Enunciado da tarefa
Liste todas as lendas citadas no trecho sobre a cultura afro-brasileira apresentado a seguir.

Trecho para leitura
# # # #

Após essa abordagem, entramos na cultura afro-brasileira. Primeiramente propomos o "Jogo da África", para trazer conhecimentos gerais e instigar outros novos conhecimentos. O jogo é sempre um atrativo para as crianças, tendo uma ótima aceitação por parte de todos.
Jogo contando a história da escravidão
Muitos caminhos foram percorridos desde a escravidão até os dias de hoje. Foram muitas vitórias alcançadas pelos escravos e seus descendentes. Sendo assim, suas influencias na cultura do nosso país são bastante significativas. Abordaremos algumas delas com nossas crianças.
Falamos sobre as comida de origem africana que se fizeram presentes aqui no Brasil. Destacamos a influência africana nos nossos hábitos alimentares, como: o uso de diversos tipos de pimentas e do azeite do dendezeiro, que é fundamental no preparo de alguns pratos. Esse trabalho se desenvolverá partindo de receitas de origem africana: canjica, pamonha, paçoca, cocada, feijoada, quibebe, etc. Sugerimos a construção de um livro de receita da turma. Se for possível faremos uma receita em sala de aula.
O folclore e as lendas que fazem parte da cultura afro-brasileira, também serão abordados, de maneira breve, para conhecimento de nossos alunos: a mais popular lenda brasileira, Saci (século XVIII); a lenda do Zumbi; a lenda do Quibungo; lenda do Chibamba e a lenda do Negrinho do Pastoreio. Como sempre as lendas atraem a atenção das crianças com muita facilidade. Será realizado uma produção textual, onde as crianças poderão reescrever as histórias ouvidas ou então criar outras, ou até dramatizá-las.

# # # #

Material fornecido
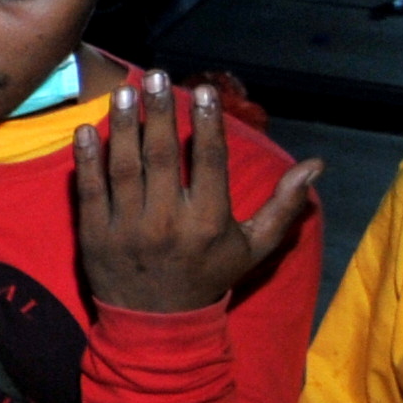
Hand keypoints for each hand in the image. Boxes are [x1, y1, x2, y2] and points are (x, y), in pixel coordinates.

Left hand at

# # # #

Resposta do exercício
- Saci
- Zumbi
- Quibungo
- Chibamba
- Negrinho do Pastoreio